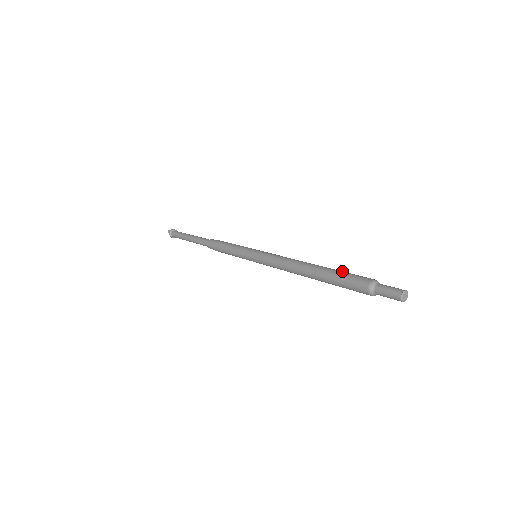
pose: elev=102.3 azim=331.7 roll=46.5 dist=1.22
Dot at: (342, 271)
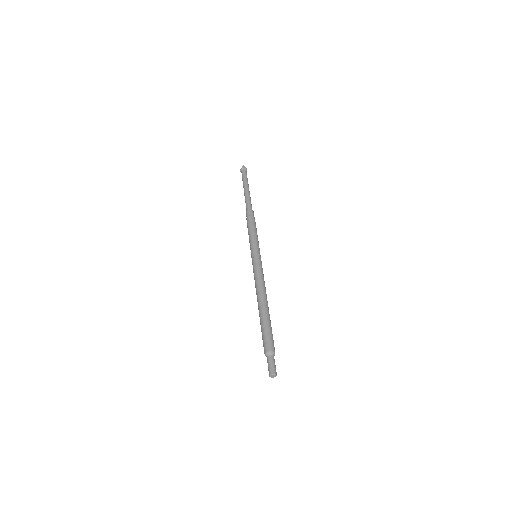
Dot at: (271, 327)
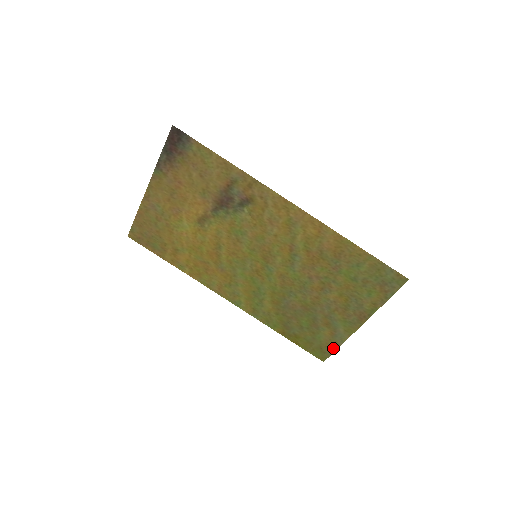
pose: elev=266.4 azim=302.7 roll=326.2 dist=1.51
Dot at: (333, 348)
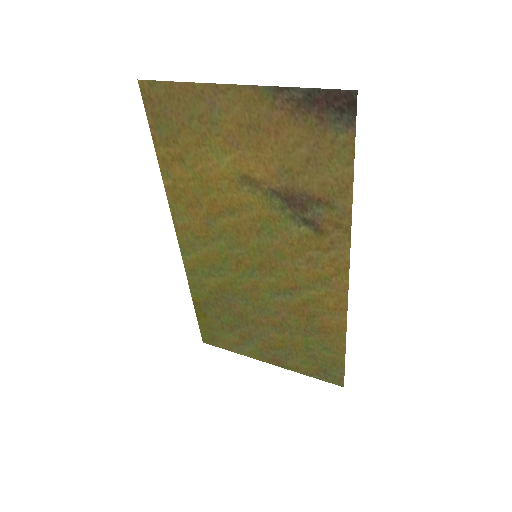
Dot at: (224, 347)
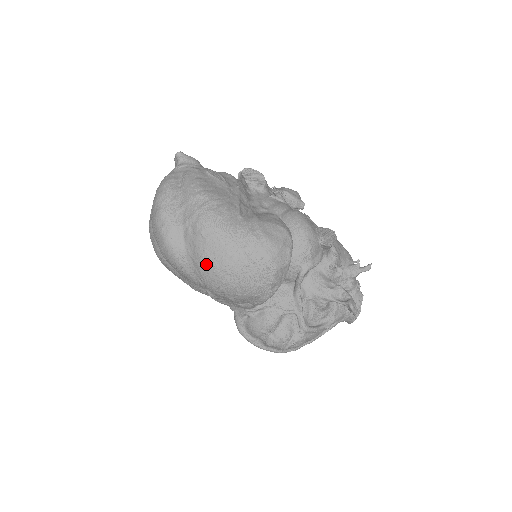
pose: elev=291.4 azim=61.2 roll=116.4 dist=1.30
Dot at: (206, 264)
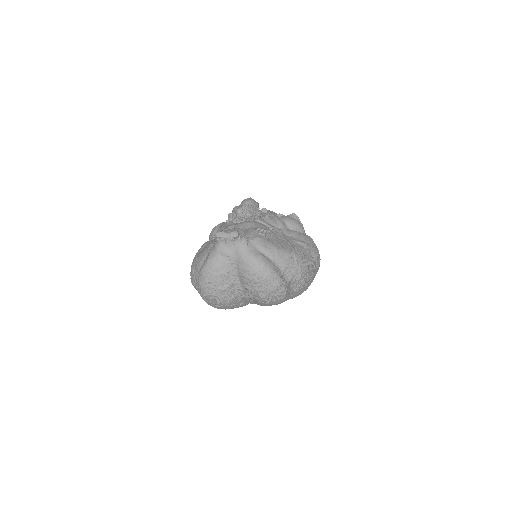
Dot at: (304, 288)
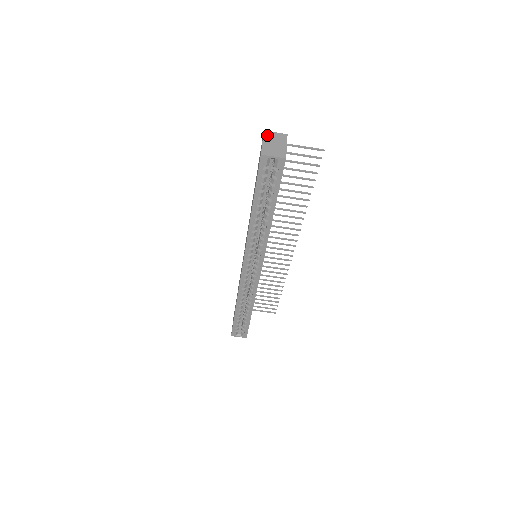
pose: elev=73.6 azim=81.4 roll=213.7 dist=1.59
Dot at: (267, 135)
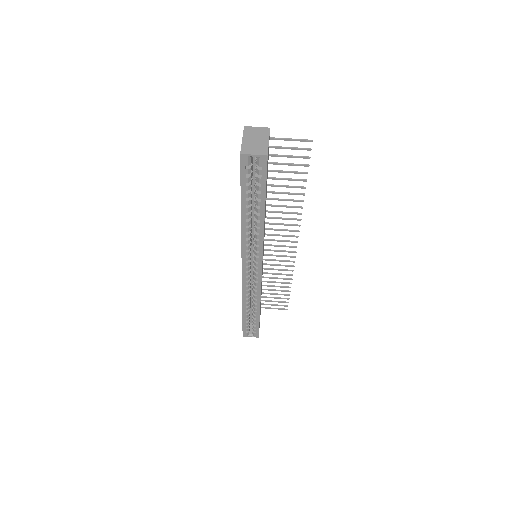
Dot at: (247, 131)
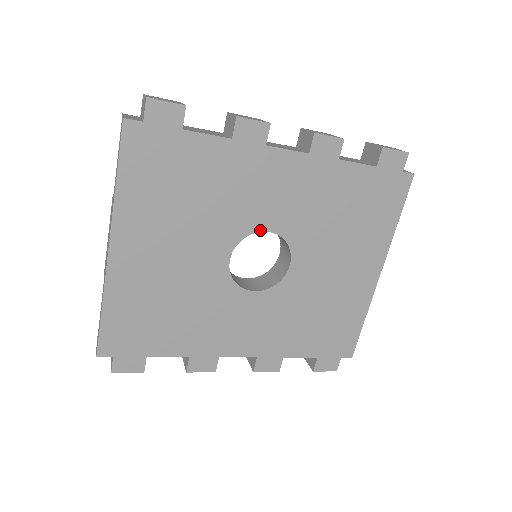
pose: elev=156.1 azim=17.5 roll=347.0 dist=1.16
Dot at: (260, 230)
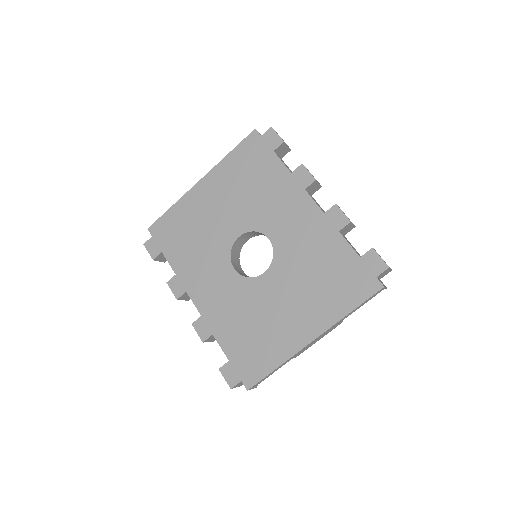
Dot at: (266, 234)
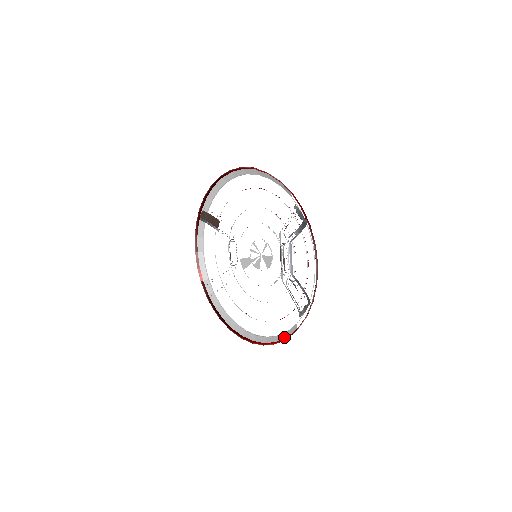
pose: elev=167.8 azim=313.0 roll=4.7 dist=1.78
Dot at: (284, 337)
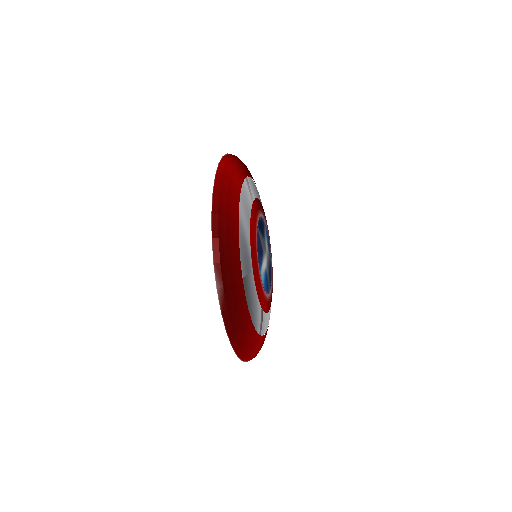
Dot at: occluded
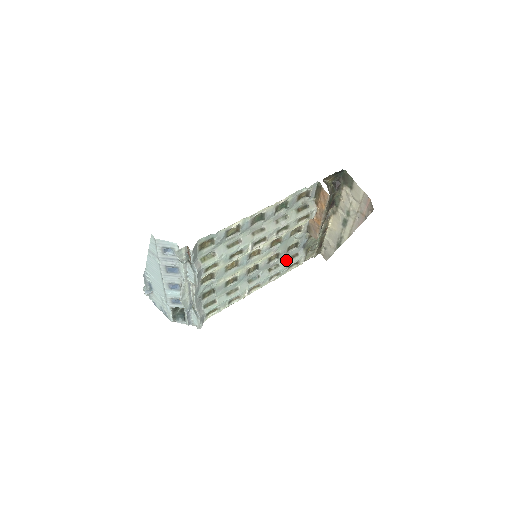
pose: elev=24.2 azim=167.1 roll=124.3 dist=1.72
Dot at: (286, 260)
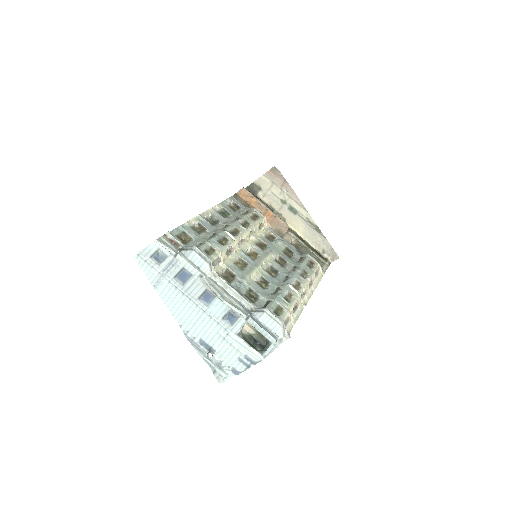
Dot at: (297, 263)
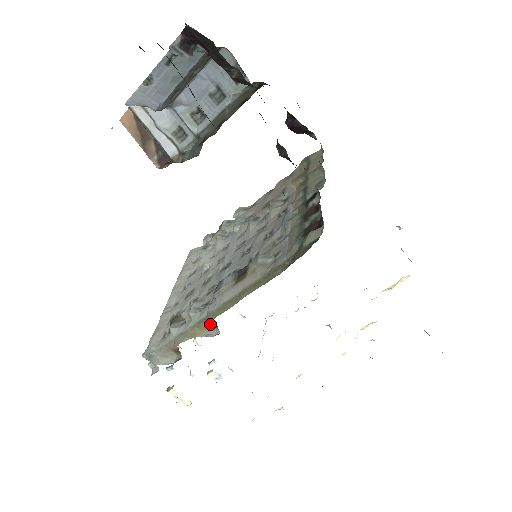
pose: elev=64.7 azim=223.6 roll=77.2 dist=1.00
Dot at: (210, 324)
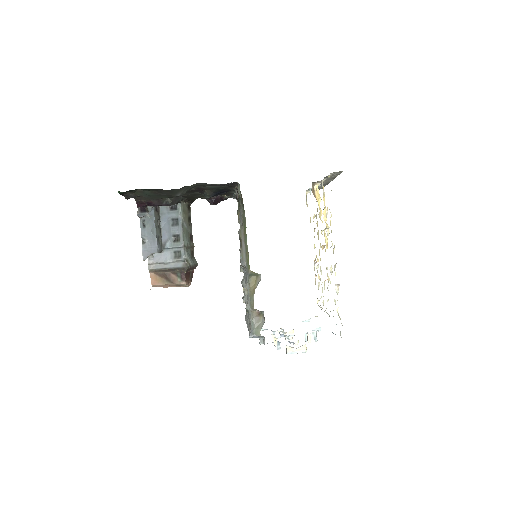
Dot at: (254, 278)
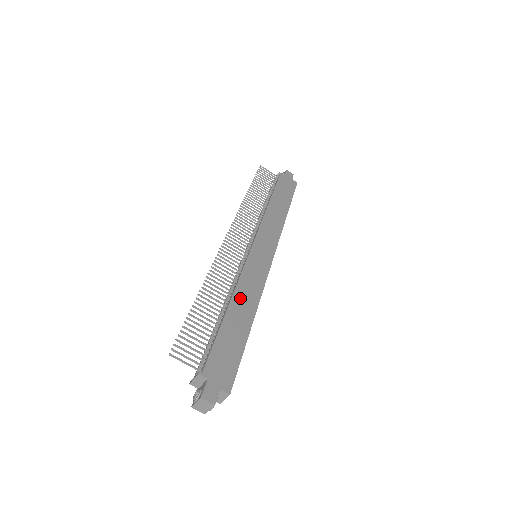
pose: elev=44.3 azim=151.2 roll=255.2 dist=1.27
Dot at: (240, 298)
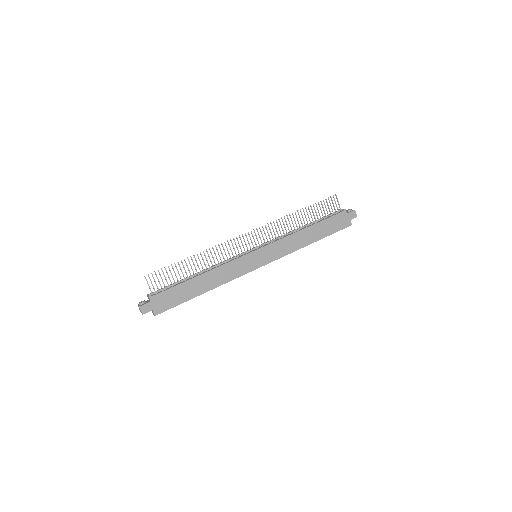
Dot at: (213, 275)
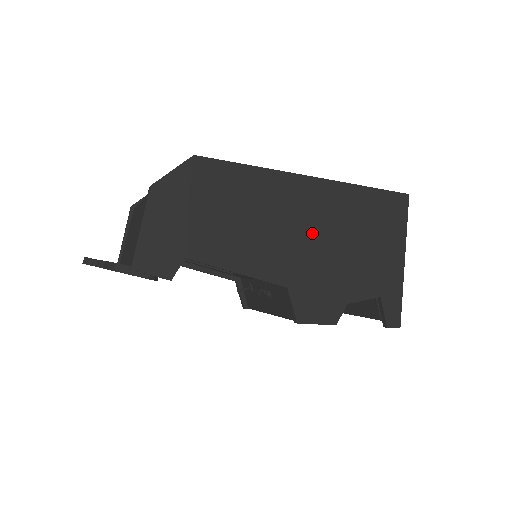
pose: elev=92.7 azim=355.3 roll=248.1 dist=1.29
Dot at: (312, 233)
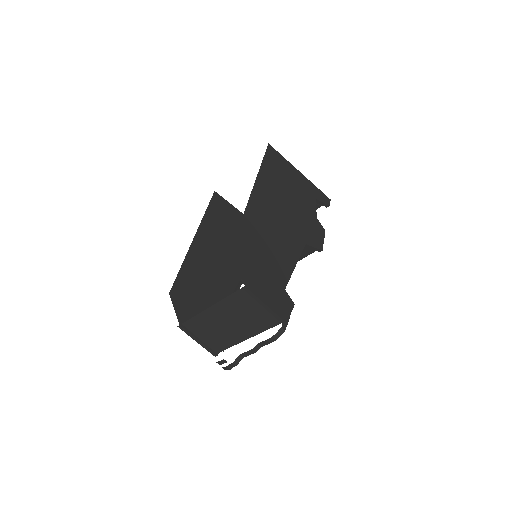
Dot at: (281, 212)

- _Aim of the exercise_
Copy the records word for word, starting at the line holding "pose: elev=44.3 azim=151.2" and continuing through the end of the records, with that line included. Leave the pictures out of your copy.

- _Finished task_
pose: elev=44.3 azim=151.2 roll=255.2 dist=1.27
Dot at: (240, 298)
Dot at: (213, 275)
pose: elev=92.7 azim=355.3 roll=248.1 dist=1.29
Dot at: (312, 233)
Dot at: (281, 212)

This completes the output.